About this exercise >> Pull out every line in the data that has the string "مسابقه" in it.

The input >>
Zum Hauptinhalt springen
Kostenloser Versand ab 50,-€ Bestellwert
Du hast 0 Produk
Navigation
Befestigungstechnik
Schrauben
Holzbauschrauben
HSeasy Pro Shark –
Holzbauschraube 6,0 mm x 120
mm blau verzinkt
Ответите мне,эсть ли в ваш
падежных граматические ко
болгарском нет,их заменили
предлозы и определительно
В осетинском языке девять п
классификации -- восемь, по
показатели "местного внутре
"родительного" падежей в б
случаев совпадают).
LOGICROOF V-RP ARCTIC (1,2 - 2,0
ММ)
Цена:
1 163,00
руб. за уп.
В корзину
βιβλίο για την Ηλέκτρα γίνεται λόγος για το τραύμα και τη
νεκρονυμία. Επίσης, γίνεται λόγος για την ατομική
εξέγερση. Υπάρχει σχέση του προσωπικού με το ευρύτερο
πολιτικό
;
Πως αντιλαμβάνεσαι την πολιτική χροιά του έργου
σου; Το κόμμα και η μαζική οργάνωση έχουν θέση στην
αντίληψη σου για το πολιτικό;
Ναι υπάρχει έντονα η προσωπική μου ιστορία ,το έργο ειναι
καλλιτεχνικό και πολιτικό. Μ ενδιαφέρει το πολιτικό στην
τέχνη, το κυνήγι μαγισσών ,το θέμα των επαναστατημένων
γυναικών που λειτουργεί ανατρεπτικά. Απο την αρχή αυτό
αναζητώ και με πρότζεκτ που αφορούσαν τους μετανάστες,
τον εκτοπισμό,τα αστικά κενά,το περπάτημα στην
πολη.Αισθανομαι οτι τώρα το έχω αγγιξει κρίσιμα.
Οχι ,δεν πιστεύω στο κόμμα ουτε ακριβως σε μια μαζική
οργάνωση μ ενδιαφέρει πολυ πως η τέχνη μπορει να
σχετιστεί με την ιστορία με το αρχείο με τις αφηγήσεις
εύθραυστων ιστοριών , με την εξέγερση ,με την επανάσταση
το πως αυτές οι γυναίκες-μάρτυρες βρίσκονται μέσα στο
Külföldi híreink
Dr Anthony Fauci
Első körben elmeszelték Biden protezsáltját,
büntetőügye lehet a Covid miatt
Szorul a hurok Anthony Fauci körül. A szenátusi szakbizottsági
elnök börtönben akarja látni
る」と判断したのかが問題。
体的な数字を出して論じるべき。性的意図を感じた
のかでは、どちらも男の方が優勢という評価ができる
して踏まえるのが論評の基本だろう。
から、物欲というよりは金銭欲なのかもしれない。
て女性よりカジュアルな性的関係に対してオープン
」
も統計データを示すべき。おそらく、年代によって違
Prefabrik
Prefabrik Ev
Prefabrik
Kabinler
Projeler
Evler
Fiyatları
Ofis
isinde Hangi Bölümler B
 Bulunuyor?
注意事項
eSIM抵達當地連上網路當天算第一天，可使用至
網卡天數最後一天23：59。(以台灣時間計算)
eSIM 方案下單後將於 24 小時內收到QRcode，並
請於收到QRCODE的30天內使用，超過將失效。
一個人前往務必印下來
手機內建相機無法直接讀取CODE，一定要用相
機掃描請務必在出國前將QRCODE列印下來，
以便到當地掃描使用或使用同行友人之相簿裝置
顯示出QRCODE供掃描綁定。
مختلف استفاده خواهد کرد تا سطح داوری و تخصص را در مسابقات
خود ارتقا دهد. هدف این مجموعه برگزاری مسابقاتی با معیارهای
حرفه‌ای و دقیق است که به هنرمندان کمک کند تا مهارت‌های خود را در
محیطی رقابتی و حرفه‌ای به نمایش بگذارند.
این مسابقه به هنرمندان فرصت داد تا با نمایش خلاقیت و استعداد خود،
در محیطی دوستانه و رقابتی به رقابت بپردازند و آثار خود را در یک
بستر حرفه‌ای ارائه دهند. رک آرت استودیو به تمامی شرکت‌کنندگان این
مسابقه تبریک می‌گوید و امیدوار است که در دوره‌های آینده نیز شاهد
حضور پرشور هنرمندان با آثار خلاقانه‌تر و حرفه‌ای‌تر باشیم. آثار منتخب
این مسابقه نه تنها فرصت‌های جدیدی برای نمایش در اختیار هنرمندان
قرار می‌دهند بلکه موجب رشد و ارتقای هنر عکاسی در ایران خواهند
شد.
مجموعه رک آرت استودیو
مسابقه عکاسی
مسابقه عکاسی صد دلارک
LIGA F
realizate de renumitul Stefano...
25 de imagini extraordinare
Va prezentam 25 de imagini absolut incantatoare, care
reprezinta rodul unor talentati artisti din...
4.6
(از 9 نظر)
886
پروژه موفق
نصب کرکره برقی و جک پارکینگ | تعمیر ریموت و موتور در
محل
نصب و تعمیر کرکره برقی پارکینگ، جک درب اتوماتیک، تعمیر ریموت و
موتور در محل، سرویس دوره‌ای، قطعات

Answer section >>
این مسابقه به هنرمندان فرصت داد تا با نمایش خلاقیت و استعداد خود،
مسابقه تبریک می‌گوید و امیدوار است که در دوره‌های آینده نیز شاهد
این مسابقه نه تنها فرصت‌های جدیدی برای نمایش در اختیار هنرمندان
مسابقه عکاسی
مسابقه عکاسی صد دلارک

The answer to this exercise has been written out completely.